Ces incohérences, si elles peuvent paraître mineures, revêtent une importance capitale dans un procès où la crédibilité du témoin central est mise à l’épreuve. La défense, qui soutient que Jovenel Moïse aurait déjà été tué par ses propres agents et responsables gouvernementaux avant l’arrivée des commandos colombiens, exploite ces écarts pour semer le doute dans l’esprit du jury.

L’accusation, de son côté, s’appuie sur un arsenal de preuves substantiel. Des centaines de pages de documents, 20 téléphones portables analysés, des messages lus à voix haute au tribunal, ainsi qu’une expertise numérique détaillée visent à démontrer que l’assassinat s’inscrivait dans un complot ourdi depuis la Floride, destiné à prendre le contrôle politique d’Haïti et à obtenir des contrats lucratifs.

Cinq accusés sont jugés dans ce volet du procès : Arcángel Pretel Ortiz, Antonio Intriago, James Solages, Walter Veintemilla, tandis que Christian Emmanuel Sanon fait l’objet d’une procédure distincte pour raisons de santé. La présence parmi les accusés d’anciens informateurs du FBI et de la DEA ajoute une couche de complexité à une affaire déjà tentaculaire.

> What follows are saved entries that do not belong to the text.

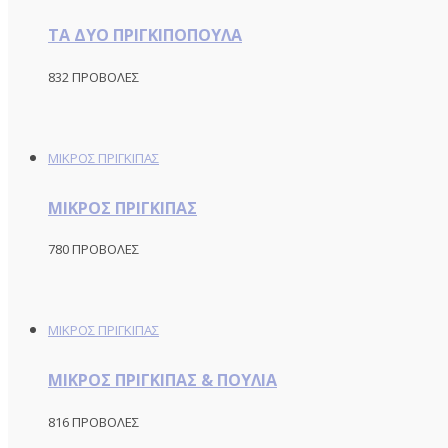
ΤΑ ΔΥΟ ΠΡΙΓΚΙΠΟΠΟΥΛΑ
832 ΠΡΟΒΟΛΕΣ
ΜΙΚΡΟΣ ΠΡΙΓΚΙΠΑΣ
ΜΙΚΡΟΣ ΠΡΙΓΚΙΠΑΣ
780 ΠΡΟΒΟΛΕΣ
ΜΙΚΡΟΣ ΠΡΙΓΚΙΠΑΣ
ΜΙΚΡΟΣ ΠΡΙΓΚΙΠΑΣ & ΠΟΥΛΙΑ
816 ΠΡΟΒΟΛΕΣ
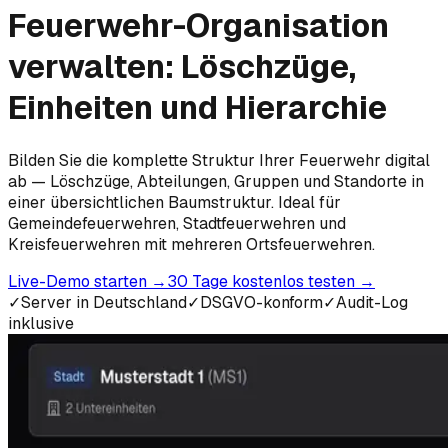
Feuerwehr-Organisation
verwalten: Löschzüge,
Einheiten und Hierarchie
Bilden Sie die komplette Struktur Ihrer Feuerwehr digital
ab — Löschzüge, Abteilungen, Gruppen und Standorte in
einer übersichtlichen Baumstruktur. Ideal für
Gemeindefeuerwehren, Stadtfeuerwehren und
Kreisfeuerwehren mit mehreren Ortsfeuerwehren.
Live-Demo starten
→
30 Tage kostenlos testen
→
✓
Server in Deutschland
✓
DSGVO-konform
✓
Audit-Log
inklusive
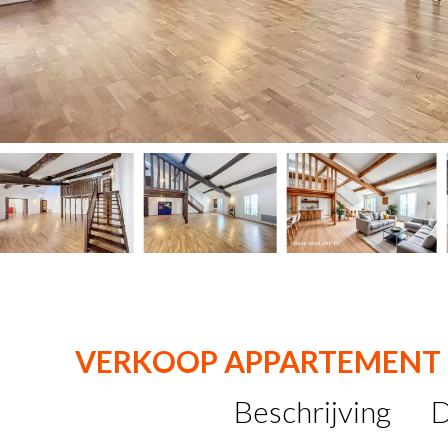
VERKOOP APPARTEMENT 
Beschrijving
D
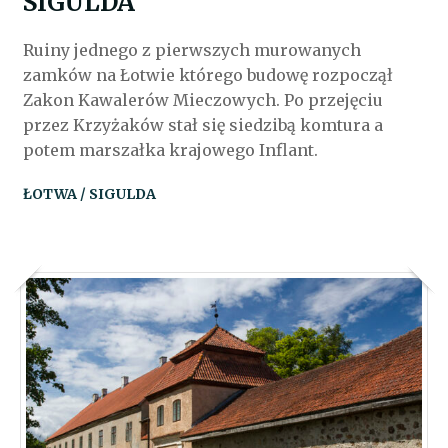
SIGULDA
Ruiny jednego z pierwszych murowanych
zamków na Łotwie którego budowę rozpoczął
Zakon Kawalerów Mieczowych. Po przejęciu
przez Krzyżaków stał się siedzibą komtura a
potem marszałka krajowego Inflant.
ŁOTWA / SIGULDA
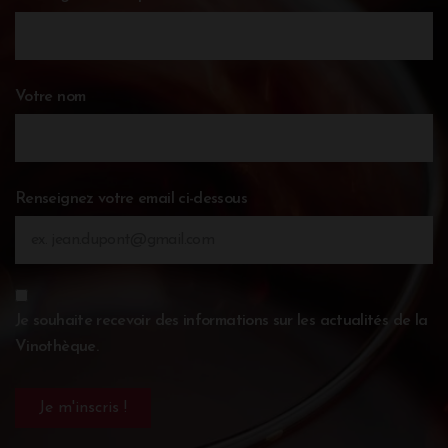
Votre nom
Renseignez votre email ci-dessous
Je souhaite recevoir des informations sur les actualités de la
Vinothèque.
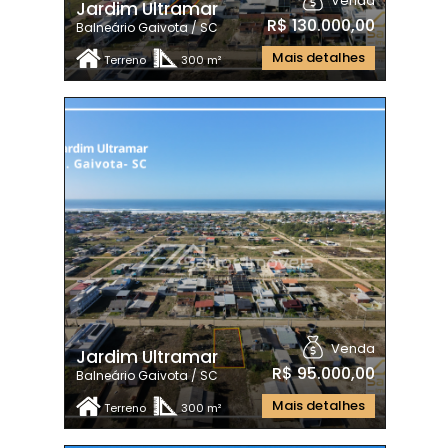
Venda
Jardim Ultramar
R$ 130.000,00
Balneário Gaivota / SC
Mais detalhes
Terreno
300 m²
Venda
Jardim Ultramar
R$ 95.000,00
Balneário Gaivota / SC
Mais detalhes
Terreno
300 m²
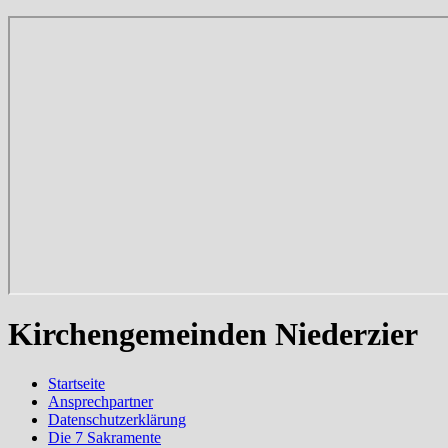
Kirchengemeinden Niederzier
Startseite
Ansprechpartner
Datenschutzerklärung
Die 7 Sakramente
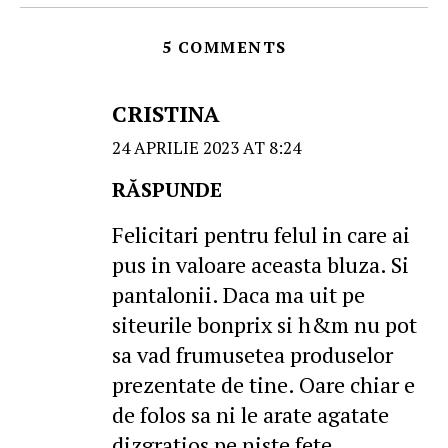
5 COMMENTS
CRISTINA
24 APRILIE 2023 AT 8:24
RĂSPUNDE
Felicitari pentru felul in care ai
pus in valoare aceasta bluza. Si
pantalonii. Daca ma uit pe
siteurile bonprix si h&m nu pot
sa vad frumusetea produselor
prezentate de tine. Oare chiar e
de folos sa ni le arate agatate
dizgratios pe niste fete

La juge fédérale Jacqueline Becerra a récemment exhorté les parties à accélérer la présentation des preuves, soucieuse de maintenir l’attention du jury face à la densité du dossier. Une injonction qui traduit la difficulté de rendre intelligible, dans le cadre strict d’un procès, une affaire où se mêlent géopolitique régionale, défaillances de l’État haïtien et réseaux criminels transnationaux.

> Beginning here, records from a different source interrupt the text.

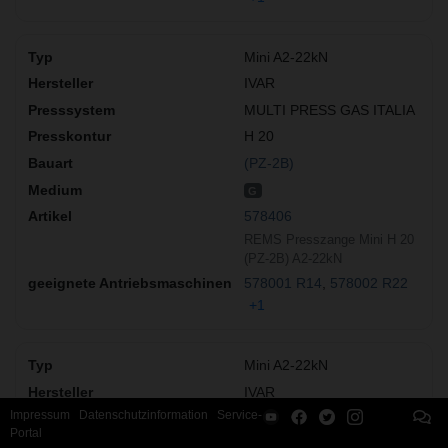
Mini A2-22kN
IVAR
MULTI PRESS GAS ITALIA
H 20
(PZ-2B)
G
578406
REMS Presszange Mini H 20
(PZ-2B) A2-22kN
578001 R14
578002 R22
+1
Mini A2-22kN
IVAR
Impressum
Datenschutzinformation
Service-
Multi Press Leak (MPL)
Portal
H 20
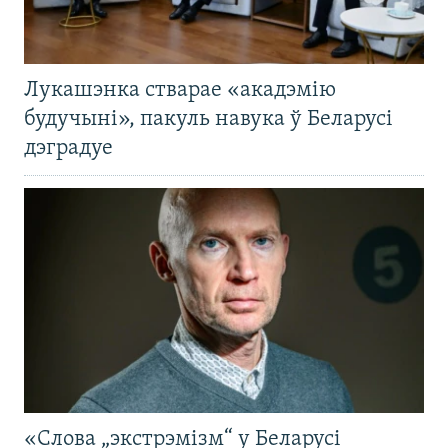
Лукашэнка стварае «акадэмію
будучыні», пакуль навука ў Беларусі
дэградуе
«Слова „экстрэмізм“ у Беларусі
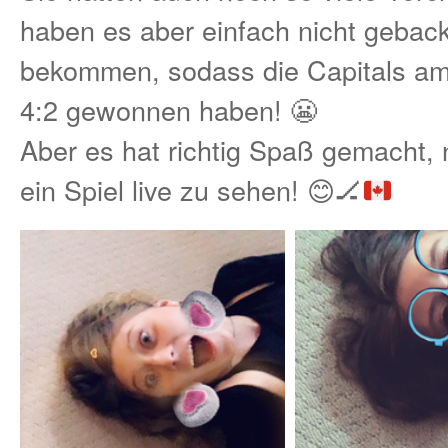
haben es aber einfach nicht gebac
bekommen, sodass die Capitals a
4:2 gewonnen haben! 😬
Aber es hat richtig Spaß gemacht,
ein Spiel live zu sehen!
😊
🏒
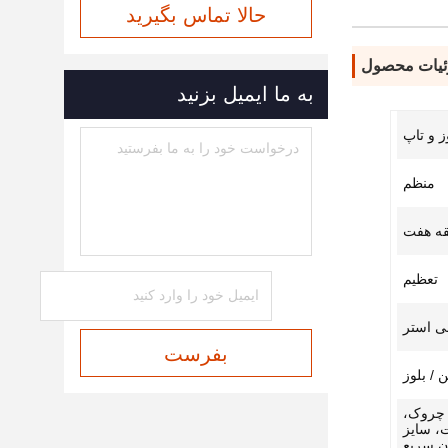
حالا تماس بگیرید
یات محصول
به ما ایمیل بزنید
ز و تاپ
منظم
قه هفت
تعظیم
بفرست
ن / بلوز
 چروک،
، سایز
 سریع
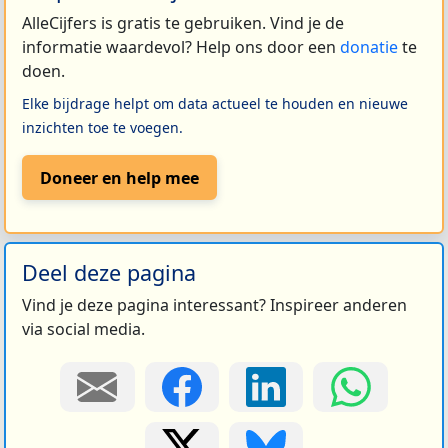
AlleCijfers is gratis te gebruiken. Vind je de
informatie waardevol? Help ons door een
donatie
te
doen.
Elke bijdrage helpt om data actueel te houden en nieuwe
inzichten toe te voegen.
Doneer en help mee
Deel deze pagina
Vind je deze pagina interessant? Inspireer anderen
via social media.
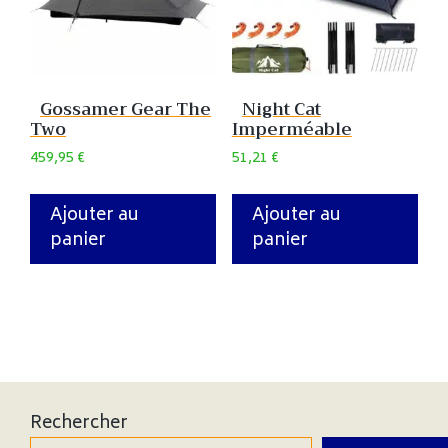
Gossamer Gear The
Night Cat
Two
Imperméable
459,95
€
51,21
€
Ajouter au
Ajouter au
panier
panier
Rechercher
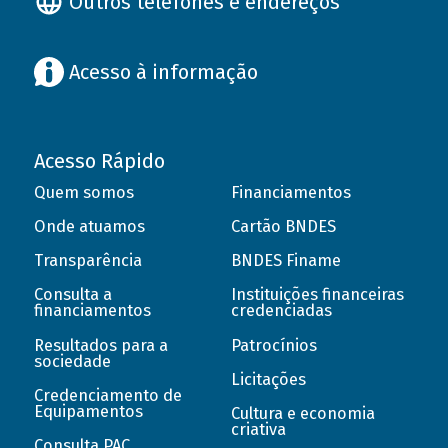
Outros telefones e endereços
Acesso à informação
Acesso Rápido
Quem somos
Financiamentos
Onde atuamos
Cartão BNDES
Transparência
BNDES Finame
Consulta a
Instituições financeiras
financiamentos
credenciadas
Resultados para a
Patrocínios
sociedade
Licitações
Credenciamento de
Equipamentos
Cultura e economia
criativa
Consulta PAC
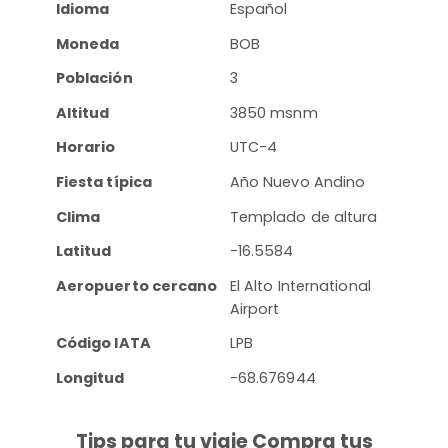
Idioma
Español
Moneda
BOB
Población
3
Altitud
3850 msnm
Horario
UTC-4
Fiesta típica
Año Nuevo Andino
Clima
Templado de altura
Latitud
-16.5584
Aeropuerto cercano
El Alto International
Airport
Código IATA
LPB
Longitud
-68.676944
Tips para tu viaje Compra tus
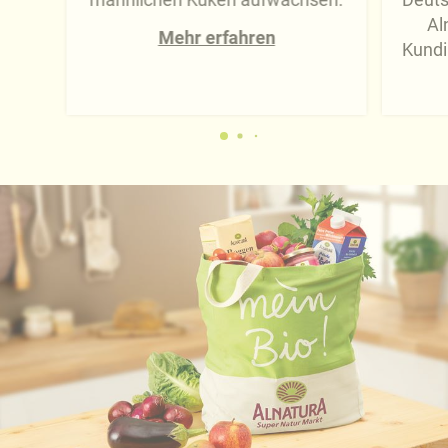
Al
Mehr erfahren
Kundi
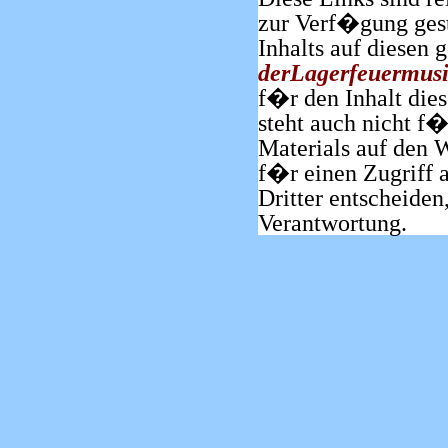
zur Verf�gung geste
Inhalts auf diesen 
derLagerfeuermusi
f�r den Inhalt dies
steht auch nicht f�
Materials auf den W
f�r einen Zugriff 
Dritter entscheiden,
Verantwortung.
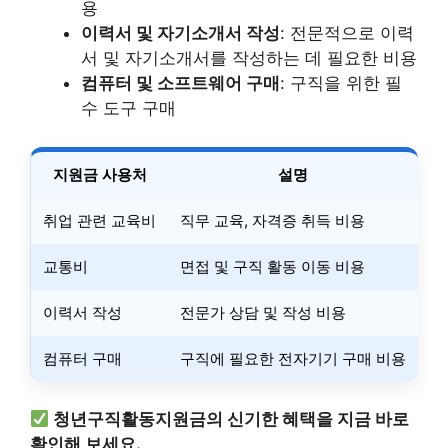
용
이력서 및 자기소개서 작성
: 전문적으로 이력
서 및 자기소개서를 작성하는 데 필요한 비용
컴퓨터 및 소프트웨어 구매
: 구직을 위한 필
수 도구 구매
지원금 사용처
설명
취업 관련 교육비
직무 교육, 자격증 취득 비용
교통비
면접 및 구직 활동 이동 비용
이력서 작성
전문가 상담 및 작성 비용
컴퓨터 구매
구직에 필요한 전자기기 구매 비용
청년구직활동지원금의 신기한 혜택을 지금 바로
확인해 보세요.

Au-delà des verdicts qui seront rendus, ce procès soulève une question plus large : celle de la capacité des institutions judiciaires, américaines comme haïtiennes, à faire émerger une vérité cohérente dans un dossier où les versions divergent, où les acteurs sont multiples et où les responsabilités semblent se diluer à chaque niveau de l’enquête.